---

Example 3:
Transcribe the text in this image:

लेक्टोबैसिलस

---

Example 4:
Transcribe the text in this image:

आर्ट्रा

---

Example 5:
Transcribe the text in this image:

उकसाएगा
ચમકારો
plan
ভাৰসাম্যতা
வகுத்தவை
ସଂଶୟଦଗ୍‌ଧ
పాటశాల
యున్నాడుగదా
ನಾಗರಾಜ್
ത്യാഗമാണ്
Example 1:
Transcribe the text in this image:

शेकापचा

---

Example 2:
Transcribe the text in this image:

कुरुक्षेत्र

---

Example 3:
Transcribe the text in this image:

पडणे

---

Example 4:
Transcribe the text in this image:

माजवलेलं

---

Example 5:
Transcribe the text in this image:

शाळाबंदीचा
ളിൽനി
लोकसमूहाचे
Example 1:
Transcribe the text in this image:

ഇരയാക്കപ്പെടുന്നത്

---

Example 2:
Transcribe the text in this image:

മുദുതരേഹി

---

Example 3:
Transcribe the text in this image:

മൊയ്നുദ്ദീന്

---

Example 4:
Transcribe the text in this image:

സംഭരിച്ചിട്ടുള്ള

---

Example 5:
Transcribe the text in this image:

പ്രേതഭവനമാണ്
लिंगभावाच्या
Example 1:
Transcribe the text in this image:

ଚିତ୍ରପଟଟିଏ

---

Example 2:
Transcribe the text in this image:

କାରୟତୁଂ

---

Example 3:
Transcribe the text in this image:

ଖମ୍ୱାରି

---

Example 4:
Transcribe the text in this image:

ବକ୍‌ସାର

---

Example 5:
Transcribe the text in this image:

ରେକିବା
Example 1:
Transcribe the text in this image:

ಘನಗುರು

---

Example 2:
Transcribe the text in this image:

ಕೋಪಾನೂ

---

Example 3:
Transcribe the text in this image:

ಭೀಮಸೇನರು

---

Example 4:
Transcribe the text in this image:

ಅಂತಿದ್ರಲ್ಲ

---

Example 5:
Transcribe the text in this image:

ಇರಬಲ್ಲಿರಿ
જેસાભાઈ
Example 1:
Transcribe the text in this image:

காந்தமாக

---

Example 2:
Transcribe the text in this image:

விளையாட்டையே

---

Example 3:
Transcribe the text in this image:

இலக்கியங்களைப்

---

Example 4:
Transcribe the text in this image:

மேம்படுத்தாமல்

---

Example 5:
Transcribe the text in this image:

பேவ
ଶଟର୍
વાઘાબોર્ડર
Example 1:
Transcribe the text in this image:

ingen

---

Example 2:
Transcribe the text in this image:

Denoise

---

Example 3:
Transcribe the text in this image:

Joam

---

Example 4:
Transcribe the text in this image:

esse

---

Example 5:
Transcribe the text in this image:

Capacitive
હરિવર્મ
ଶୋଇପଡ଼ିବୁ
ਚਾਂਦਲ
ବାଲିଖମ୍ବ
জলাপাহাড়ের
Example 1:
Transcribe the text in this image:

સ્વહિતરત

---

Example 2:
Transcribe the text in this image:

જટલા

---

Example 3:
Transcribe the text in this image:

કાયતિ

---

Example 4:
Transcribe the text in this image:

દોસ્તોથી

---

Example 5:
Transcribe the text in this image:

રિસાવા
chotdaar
--------------------------------------------------
WORK TASK:
Every line of the data must be written out again word for word.

ANSWER SPACE:
---

Example 3:
Transcribe the text in this image:

लेक्टोबैसिलस

---

Example 4:
Transcribe the text in this image:

आर्ट्रा

---

Example 5:
Transcribe the text in this image:

उकसाएगा
ચમકારો
plan
ভাৰসাম্যতা
வகுத்தவை
ସଂଶୟଦଗ୍‌ଧ
పాటశాల
యున్నాడుగదా
ನಾಗರಾಜ್
ത്യാഗമാണ്
Example 1:
Transcribe the text in this image:

शेकापचा

---

Example 2:
Transcribe the text in this image:

कुरुक्षेत्र

---

Example 3:
Transcribe the text in this image:

पडणे

---

Example 4:
Transcribe the text in this image:

माजवलेलं

---

Example 5:
Transcribe the text in this image:

शाळाबंदीचा
ളിൽനി
लोकसमूहाचे
Example 1:
Transcribe the text in this image:

ഇരയാക്കപ്പെടുന്നത്

---

Example 2:
Transcribe the text in this image:

മുദുതരേഹി

---

Example 3:
Transcribe the text in this image:

മൊയ്നുദ്ദീന്

---

Example 4:
Transcribe the text in this image:

സംഭരിച്ചിട്ടുള്ള

---

Example 5:
Transcribe the text in this image:

പ്രേതഭവനമാണ്
लिंगभावाच्या
Example 1:
Transcribe the text in this image:

ଚିତ୍ରପଟଟିଏ

---

Example 2:
Transcribe the text in this image:

କାରୟତୁଂ

---

Example 3:
Transcribe the text in this image:

ଖମ୍ୱାରି

---

Example 4:
Transcribe the text in this image:

ବକ୍‌ସାର

---

Example 5:
Transcribe the text in this image:

ରେକିବା
Example 1:
Transcribe the text in this image:

ಘನಗುರು

---

Example 2:
Transcribe the text in this image:

ಕೋಪಾನೂ

---

Example 3:
Transcribe the text in this image:

ಭೀಮಸೇನರು

---

Example 4:
Transcribe the text in this image:

ಅಂತಿದ್ರಲ್ಲ

---

Example 5:
Transcribe the text in this image:

ಇರಬಲ್ಲಿರಿ
જેસાભાઈ
Example 1:
Transcribe the text in this image:

காந்தமாக

---

Example 2:
Transcribe the text in this image:

விளையாட்டையே

---

Example 3:
Transcribe the text in this image:

இலக்கியங்களைப்

---

Example 4:
Transcribe the text in this image:

மேம்படுத்தாமல்

---

Example 5:
Transcribe the text in this image:

பேவ
ଶଟର୍
વાઘાબોર્ડર
Example 1:
Transcribe the text in this image:

ingen

---

Example 2:
Transcribe the text in this image:

Denoise

---

Example 3:
Transcribe the text in this image:

Joam

---

Example 4:
Transcribe the text in this image:

esse

---

Example 5:
Transcribe the text in this image:

Capacitive
હરિવર્મ
ଶୋଇପଡ଼ିବୁ
ਚਾਂਦਲ
ବାଲିଖମ୍ବ
জলাপাহাড়ের
Example 1:
Transcribe the text in this image:

સ્વહિતરત

---

Example 2:
Transcribe the text in this image:

જટલા

---

Example 3:
Transcribe the text in this image:

કાયતિ

---

Example 4:
Transcribe the text in this image:

દોસ્તોથી

---

Example 5:
Transcribe the text in this image:

રિસાવા
chotdaar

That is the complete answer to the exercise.